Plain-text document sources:

⟨

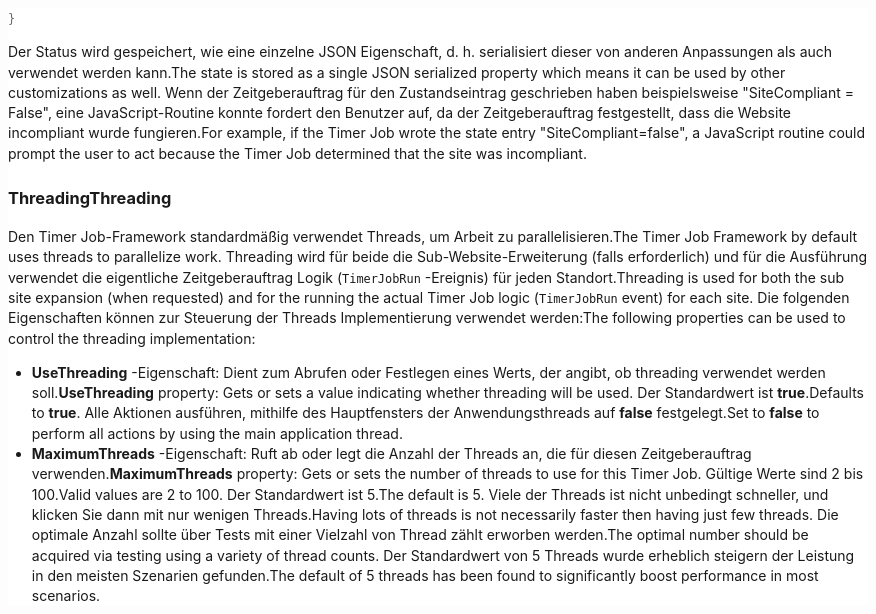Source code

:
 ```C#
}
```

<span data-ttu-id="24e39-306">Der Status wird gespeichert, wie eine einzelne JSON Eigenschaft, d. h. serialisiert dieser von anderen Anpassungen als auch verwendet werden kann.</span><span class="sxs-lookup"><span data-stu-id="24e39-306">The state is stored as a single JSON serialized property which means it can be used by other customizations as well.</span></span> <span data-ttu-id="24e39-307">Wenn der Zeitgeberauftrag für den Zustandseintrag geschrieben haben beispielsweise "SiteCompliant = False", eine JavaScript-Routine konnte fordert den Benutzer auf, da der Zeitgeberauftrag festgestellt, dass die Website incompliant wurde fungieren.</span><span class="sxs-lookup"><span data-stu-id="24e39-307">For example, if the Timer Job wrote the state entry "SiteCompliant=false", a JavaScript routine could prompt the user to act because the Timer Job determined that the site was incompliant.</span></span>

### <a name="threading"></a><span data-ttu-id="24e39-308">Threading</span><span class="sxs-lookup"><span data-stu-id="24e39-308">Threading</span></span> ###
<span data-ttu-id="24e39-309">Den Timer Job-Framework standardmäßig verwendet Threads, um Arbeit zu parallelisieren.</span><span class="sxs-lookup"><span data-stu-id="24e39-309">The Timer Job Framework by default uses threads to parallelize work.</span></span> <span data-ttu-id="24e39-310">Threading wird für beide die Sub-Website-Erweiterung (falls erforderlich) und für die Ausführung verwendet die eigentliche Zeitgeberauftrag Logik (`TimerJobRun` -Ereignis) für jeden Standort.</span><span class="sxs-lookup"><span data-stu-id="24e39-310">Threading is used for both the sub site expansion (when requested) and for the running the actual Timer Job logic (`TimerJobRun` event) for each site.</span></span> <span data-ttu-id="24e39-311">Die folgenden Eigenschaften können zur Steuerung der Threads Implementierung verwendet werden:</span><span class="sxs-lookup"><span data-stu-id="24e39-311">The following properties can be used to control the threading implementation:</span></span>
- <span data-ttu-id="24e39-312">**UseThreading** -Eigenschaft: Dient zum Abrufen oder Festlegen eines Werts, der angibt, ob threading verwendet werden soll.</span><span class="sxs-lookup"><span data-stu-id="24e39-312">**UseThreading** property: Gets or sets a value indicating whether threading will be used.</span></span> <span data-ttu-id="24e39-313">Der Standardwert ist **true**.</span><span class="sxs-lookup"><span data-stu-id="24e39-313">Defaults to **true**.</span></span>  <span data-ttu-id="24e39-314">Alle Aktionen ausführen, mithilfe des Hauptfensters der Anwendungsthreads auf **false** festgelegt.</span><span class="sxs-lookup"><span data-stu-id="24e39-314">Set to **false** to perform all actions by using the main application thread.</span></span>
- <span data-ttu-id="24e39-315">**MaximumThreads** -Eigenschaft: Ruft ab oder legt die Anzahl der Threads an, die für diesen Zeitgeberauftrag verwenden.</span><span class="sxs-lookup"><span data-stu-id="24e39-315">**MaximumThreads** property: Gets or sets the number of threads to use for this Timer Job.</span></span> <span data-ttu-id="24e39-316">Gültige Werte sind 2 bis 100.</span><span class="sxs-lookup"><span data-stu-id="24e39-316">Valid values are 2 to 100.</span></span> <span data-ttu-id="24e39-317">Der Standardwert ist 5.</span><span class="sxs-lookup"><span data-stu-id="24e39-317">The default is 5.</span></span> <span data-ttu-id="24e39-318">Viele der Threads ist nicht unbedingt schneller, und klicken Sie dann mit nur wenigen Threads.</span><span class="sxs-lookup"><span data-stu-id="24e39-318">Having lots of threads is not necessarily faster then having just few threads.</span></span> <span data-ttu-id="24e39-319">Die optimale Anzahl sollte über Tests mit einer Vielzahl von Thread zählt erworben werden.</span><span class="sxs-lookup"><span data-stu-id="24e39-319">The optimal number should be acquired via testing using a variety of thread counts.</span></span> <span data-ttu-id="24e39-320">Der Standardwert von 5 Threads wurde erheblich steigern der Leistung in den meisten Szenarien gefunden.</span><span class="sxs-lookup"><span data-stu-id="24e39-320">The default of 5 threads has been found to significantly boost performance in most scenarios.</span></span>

⟩
⟨

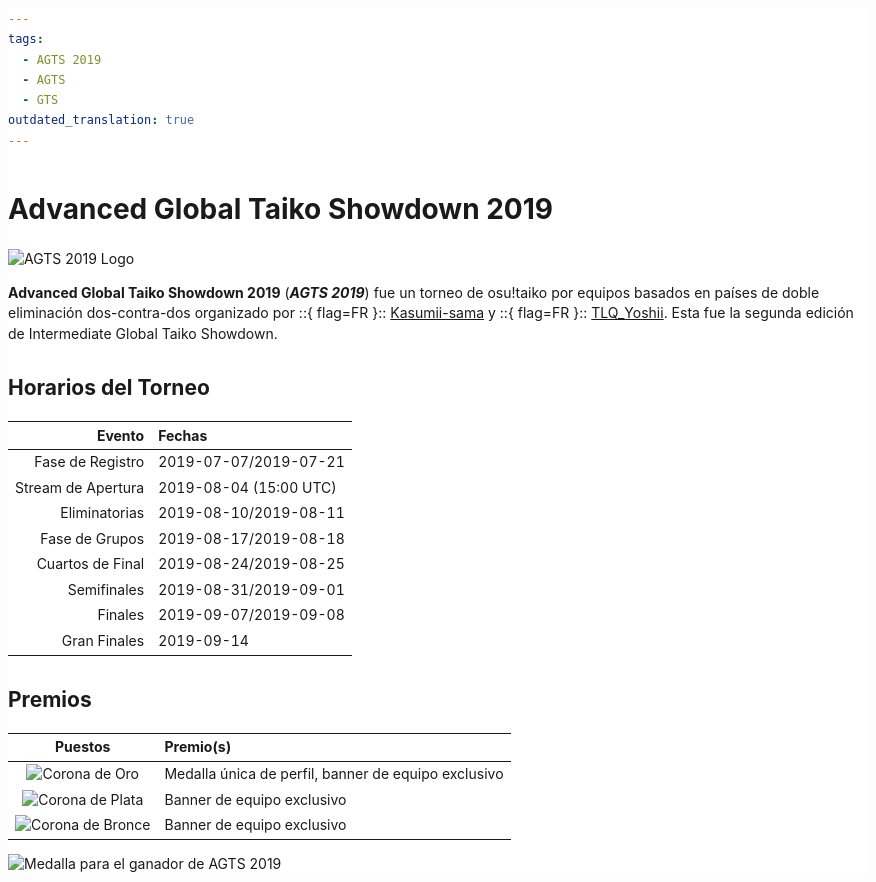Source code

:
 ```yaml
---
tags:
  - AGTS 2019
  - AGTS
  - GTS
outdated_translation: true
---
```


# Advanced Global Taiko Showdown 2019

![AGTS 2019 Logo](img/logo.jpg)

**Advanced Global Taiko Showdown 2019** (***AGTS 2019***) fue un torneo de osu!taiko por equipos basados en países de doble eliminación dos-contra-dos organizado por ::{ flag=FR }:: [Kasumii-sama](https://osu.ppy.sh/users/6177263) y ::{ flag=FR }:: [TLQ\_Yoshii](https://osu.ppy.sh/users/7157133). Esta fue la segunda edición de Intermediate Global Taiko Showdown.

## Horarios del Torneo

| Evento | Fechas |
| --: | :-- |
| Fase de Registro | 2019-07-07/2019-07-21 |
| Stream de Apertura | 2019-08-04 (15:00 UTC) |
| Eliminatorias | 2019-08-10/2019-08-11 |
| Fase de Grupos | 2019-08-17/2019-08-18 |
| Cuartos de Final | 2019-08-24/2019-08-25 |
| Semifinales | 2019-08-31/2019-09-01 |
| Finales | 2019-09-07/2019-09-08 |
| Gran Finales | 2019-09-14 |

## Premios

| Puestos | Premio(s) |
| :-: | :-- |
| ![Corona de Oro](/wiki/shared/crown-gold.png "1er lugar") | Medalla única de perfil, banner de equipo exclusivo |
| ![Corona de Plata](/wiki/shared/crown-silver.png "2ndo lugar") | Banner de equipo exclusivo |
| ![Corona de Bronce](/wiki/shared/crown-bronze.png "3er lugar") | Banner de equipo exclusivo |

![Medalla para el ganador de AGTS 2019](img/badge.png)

⟩

TASK TO COMPLETE:
Report all lines of the data that include the word "shared".

RESPONSE TO THE EXERCISE:
| ![Corona de Oro](/wiki/shared/crown-gold.png "1er lugar") | Medalla única de perfil, banner de equipo exclusivo |
| ![Corona de Plata](/wiki/shared/crown-silver.png "2ndo lugar") | Banner de equipo exclusivo |
| ![Corona de Bronce](/wiki/shared/crown-bronze.png "3er lugar") | Banner de equipo exclusivo |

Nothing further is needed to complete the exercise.